The peripheral nervous system carries sensory and motor information that could be useful as command signals for function restoration in areas such as neural prosthetics and functional electrical stimulation (FES). Nerve cuff electrodes provide a robust and safe technique for recording nerve signals. However, a method to separate and recover signals from individual fascicles is necessary. Prior knowledge of the electrode geometry was used to develop an algorithm which assumes neither signal independence nor detailed knowledge of the nerve's geometry/conductivity, and is applicable to any wide-band near-field situation. When used to recover fascicular activities from simulated nerve cuff recordings in a realistic human femoral nerve model, this beamforming algorithm separates signals as close as 1.5 mm with cross-correlation coefficient, R > 0.9 (10% noise).
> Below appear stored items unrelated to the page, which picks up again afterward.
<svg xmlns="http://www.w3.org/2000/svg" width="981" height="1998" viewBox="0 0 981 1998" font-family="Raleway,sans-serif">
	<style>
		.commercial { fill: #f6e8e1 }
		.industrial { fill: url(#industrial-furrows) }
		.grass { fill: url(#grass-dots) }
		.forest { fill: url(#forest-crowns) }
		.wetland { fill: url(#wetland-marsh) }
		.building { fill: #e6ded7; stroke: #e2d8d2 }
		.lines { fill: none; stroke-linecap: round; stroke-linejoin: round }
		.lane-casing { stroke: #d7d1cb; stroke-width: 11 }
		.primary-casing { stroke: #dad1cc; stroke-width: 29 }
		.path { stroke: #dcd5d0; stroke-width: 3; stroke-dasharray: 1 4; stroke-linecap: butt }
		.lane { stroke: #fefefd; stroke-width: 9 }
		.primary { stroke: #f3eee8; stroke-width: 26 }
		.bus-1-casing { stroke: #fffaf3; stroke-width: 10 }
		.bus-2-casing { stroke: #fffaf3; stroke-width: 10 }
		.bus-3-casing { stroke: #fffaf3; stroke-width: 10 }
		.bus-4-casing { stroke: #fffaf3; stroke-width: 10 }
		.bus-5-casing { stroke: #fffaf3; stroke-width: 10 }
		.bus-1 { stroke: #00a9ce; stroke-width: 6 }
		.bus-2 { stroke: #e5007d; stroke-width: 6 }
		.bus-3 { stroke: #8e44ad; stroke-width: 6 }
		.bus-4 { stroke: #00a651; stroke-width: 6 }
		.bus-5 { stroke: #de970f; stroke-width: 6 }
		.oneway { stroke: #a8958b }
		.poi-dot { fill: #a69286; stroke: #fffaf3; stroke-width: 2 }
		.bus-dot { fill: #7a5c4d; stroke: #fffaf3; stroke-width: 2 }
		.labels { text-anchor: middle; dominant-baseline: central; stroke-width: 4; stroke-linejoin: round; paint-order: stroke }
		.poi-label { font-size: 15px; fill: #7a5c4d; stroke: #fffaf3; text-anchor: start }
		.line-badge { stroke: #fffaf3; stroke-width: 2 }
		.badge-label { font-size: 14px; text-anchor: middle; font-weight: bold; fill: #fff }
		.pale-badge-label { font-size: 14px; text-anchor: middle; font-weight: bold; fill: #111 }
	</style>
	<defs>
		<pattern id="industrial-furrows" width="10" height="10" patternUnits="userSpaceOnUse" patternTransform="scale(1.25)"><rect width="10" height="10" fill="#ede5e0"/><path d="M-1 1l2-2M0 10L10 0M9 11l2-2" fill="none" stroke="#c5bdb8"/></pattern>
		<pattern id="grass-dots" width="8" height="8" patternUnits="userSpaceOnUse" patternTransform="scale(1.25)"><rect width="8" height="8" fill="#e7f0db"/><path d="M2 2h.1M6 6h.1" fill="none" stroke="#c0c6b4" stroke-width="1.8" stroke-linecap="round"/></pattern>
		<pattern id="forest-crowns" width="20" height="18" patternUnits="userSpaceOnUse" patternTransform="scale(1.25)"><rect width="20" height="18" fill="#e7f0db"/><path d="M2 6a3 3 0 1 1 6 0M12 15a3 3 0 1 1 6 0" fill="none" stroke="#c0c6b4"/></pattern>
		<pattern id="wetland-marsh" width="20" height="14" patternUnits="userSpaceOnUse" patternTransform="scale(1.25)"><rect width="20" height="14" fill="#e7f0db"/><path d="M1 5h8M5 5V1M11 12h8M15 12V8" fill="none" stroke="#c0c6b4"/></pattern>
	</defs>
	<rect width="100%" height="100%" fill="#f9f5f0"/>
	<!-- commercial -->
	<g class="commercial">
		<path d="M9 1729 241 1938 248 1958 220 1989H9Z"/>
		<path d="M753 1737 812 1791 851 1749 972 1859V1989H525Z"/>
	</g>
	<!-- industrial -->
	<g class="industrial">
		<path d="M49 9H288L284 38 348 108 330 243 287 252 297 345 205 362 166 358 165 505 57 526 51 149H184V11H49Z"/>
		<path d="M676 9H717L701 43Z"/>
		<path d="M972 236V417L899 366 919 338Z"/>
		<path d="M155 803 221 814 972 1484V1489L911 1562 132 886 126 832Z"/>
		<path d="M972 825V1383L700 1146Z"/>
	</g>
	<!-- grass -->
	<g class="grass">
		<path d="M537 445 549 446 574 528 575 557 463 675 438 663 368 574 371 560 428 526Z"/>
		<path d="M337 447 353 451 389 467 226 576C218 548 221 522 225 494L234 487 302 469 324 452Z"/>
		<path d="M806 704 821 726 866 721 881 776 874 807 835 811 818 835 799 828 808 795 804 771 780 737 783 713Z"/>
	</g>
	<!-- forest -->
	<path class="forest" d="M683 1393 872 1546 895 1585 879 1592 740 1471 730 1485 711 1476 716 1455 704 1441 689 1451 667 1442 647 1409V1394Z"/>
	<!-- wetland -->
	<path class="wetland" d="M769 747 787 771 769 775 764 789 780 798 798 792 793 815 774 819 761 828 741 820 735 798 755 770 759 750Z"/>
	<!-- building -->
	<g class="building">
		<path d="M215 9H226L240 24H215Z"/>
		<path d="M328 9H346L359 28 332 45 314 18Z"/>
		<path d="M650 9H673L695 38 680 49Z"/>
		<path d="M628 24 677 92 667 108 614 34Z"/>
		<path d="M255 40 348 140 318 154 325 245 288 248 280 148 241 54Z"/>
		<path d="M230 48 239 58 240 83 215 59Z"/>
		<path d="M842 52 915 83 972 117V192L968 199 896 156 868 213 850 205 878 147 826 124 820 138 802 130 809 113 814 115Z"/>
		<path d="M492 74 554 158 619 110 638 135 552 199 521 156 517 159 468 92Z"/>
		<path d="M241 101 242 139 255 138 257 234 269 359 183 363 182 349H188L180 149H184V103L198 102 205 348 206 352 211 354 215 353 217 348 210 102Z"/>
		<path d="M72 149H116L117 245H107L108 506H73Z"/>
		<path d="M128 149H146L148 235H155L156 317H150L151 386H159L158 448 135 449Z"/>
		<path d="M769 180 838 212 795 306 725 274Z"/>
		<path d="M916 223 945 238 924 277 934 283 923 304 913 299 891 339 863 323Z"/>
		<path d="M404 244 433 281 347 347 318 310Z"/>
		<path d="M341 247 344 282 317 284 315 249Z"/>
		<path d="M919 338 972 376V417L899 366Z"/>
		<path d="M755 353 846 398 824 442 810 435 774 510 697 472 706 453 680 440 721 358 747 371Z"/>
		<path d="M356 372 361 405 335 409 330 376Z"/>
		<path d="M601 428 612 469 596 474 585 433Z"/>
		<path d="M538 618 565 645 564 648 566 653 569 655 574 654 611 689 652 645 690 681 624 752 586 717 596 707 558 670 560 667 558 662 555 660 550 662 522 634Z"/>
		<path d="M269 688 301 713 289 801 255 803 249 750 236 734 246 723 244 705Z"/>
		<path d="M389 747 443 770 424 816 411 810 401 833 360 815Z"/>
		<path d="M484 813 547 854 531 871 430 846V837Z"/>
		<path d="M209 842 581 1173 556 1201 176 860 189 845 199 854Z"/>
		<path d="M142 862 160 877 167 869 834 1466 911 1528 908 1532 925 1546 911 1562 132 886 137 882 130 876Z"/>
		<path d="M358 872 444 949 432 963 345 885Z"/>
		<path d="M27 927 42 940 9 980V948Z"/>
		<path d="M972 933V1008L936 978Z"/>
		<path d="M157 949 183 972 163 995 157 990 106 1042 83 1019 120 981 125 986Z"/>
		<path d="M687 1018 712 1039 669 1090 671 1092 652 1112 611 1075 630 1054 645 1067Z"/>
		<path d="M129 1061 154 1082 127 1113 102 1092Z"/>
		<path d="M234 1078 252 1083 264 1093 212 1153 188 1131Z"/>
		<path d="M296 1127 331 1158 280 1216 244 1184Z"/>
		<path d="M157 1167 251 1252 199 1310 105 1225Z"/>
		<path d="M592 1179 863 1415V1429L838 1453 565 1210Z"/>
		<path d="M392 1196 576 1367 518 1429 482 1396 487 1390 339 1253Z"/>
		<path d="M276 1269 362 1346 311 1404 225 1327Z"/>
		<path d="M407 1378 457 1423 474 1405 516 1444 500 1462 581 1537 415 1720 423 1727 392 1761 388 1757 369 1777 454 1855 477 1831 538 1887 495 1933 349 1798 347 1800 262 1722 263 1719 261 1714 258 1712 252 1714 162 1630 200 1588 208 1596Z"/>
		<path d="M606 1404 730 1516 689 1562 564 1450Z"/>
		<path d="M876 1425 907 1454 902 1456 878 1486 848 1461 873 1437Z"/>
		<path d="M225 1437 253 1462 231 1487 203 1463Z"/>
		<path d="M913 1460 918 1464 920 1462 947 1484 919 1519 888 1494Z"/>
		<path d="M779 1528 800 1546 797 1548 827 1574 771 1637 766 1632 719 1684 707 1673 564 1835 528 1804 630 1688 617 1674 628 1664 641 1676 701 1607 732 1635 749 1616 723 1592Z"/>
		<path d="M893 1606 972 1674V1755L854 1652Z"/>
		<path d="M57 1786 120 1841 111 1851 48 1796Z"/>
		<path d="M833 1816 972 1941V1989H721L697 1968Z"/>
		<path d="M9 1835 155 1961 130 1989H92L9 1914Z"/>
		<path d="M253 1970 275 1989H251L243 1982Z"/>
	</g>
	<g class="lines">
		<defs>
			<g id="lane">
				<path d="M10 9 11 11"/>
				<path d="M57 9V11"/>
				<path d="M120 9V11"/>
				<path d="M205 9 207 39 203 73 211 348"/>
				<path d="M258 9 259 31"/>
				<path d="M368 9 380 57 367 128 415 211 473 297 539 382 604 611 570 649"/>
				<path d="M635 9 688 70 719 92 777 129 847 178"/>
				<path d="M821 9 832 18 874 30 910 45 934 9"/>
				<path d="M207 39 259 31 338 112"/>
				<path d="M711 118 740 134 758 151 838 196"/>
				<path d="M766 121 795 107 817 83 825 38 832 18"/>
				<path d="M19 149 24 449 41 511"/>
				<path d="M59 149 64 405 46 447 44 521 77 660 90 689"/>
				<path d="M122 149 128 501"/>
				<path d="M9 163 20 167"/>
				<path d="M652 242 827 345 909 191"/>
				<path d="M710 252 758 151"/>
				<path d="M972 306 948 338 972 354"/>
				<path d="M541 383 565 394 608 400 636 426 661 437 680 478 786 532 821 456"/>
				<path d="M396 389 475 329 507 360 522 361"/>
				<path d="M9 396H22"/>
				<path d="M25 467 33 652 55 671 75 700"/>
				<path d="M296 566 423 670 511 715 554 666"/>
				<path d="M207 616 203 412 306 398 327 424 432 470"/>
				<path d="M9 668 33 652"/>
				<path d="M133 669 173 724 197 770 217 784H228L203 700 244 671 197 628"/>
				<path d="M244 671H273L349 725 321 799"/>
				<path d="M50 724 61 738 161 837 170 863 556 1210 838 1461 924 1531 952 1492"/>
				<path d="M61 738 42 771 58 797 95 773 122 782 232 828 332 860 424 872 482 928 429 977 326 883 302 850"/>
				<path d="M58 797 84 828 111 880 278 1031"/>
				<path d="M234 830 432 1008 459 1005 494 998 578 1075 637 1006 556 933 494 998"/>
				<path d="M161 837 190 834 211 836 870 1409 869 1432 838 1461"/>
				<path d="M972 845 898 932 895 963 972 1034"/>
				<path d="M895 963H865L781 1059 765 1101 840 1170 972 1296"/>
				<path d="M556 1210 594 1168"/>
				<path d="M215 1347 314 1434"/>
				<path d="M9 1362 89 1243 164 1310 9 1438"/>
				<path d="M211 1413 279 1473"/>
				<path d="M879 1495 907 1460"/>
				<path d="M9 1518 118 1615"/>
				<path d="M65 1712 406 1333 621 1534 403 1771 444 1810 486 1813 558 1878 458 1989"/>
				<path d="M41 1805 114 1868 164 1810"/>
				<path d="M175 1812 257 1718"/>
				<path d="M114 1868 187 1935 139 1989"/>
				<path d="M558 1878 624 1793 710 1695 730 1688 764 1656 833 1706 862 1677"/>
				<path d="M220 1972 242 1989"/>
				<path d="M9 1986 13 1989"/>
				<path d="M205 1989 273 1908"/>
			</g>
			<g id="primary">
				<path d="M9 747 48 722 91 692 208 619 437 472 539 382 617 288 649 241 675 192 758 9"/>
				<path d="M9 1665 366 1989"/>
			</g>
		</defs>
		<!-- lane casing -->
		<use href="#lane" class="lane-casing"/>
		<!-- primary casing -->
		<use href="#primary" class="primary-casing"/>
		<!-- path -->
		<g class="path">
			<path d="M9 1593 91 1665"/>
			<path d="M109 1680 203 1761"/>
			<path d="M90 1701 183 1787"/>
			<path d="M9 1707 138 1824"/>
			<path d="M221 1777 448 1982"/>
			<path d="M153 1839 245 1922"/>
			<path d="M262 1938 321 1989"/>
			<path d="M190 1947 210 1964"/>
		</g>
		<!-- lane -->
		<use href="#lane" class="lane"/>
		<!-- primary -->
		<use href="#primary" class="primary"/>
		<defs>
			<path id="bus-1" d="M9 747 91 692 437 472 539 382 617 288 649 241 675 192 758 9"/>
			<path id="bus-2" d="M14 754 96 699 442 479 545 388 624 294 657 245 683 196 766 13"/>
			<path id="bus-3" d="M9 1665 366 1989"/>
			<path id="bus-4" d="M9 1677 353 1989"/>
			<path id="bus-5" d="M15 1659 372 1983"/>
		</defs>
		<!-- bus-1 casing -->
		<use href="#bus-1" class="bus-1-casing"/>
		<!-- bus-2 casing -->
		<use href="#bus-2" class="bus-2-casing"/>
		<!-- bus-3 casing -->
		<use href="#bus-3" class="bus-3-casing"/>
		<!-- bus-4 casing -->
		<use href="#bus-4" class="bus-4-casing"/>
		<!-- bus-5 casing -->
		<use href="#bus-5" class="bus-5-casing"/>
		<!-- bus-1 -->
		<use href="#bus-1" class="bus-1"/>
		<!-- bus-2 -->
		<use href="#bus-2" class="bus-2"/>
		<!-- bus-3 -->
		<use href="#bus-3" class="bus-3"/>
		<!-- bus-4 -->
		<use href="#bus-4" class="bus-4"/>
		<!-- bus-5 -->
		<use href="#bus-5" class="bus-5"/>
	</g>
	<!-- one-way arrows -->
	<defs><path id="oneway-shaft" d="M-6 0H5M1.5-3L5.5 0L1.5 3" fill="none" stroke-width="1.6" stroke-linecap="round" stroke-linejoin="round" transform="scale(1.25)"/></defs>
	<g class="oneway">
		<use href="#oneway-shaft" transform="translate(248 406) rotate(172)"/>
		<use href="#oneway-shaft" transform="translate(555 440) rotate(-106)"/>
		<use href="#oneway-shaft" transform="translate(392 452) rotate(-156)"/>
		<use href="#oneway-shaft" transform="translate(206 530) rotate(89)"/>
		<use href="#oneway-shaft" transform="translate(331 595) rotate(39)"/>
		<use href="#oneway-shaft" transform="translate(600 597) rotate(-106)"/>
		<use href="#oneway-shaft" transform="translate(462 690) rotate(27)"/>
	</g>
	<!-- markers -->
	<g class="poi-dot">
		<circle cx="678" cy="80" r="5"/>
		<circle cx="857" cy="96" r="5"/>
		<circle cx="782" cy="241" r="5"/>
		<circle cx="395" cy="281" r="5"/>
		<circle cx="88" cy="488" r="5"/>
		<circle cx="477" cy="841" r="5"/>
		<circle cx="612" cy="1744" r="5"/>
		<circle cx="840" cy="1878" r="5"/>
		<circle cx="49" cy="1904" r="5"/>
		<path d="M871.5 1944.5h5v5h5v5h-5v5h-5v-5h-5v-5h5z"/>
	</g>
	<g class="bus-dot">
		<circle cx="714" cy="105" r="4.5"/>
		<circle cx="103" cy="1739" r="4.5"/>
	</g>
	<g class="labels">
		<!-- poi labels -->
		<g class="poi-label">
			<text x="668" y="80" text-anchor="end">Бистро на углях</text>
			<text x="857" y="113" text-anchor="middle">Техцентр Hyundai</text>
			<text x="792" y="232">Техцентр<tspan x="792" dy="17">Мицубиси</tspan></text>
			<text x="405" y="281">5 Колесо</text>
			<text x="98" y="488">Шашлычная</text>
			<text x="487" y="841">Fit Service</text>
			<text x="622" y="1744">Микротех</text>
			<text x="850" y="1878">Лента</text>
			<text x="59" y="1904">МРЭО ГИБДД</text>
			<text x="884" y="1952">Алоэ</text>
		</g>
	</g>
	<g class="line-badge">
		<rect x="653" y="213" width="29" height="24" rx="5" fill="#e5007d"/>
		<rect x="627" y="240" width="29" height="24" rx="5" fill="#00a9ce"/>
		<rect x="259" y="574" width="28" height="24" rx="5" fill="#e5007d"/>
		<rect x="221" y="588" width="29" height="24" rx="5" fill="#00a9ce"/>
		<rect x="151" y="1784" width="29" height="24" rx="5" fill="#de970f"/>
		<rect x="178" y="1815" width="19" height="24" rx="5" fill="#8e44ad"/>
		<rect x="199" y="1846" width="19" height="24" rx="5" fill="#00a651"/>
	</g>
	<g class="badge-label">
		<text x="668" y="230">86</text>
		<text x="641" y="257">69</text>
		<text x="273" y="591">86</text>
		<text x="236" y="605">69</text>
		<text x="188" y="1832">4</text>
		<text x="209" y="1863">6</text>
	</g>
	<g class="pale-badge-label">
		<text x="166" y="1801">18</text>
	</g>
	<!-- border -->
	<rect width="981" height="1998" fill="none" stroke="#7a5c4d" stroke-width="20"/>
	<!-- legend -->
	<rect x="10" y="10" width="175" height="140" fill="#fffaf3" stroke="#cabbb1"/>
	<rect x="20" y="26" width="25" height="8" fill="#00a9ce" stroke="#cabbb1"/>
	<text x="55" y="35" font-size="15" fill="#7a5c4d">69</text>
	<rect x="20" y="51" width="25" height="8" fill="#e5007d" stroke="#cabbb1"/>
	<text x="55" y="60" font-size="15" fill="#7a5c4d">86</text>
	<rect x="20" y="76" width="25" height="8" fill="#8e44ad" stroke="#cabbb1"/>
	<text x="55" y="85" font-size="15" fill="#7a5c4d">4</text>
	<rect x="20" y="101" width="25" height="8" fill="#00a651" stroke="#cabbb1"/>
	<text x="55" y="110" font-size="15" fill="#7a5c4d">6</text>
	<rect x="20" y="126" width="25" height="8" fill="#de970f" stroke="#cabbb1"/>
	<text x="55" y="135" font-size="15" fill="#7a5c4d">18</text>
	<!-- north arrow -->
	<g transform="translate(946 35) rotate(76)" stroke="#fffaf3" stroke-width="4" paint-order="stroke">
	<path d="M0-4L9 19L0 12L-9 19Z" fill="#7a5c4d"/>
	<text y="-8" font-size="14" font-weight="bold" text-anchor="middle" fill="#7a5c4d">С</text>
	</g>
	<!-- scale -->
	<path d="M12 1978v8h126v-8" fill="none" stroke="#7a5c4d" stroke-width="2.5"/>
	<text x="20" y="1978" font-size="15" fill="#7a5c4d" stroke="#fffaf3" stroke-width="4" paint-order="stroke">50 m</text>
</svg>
Ten simultaneous signals could be recovered from individual fascicles with only a 20% decrease in R compared to a single signal. At high noise levels (40%), sources were localized to 180 +/- 170 microm in the 12 x 3 mm cuff. Localizing sources and using the resulting positions in the recovery algorithm yielded R = 0.66 +/- 0.10 in 10% noise for five simultaneous muscle-activation signals from synergistic fascicles. These recovered signals should allow natural, robust, closed-loop control of multiple degree-of-freedom prosthetic devices and FES systems.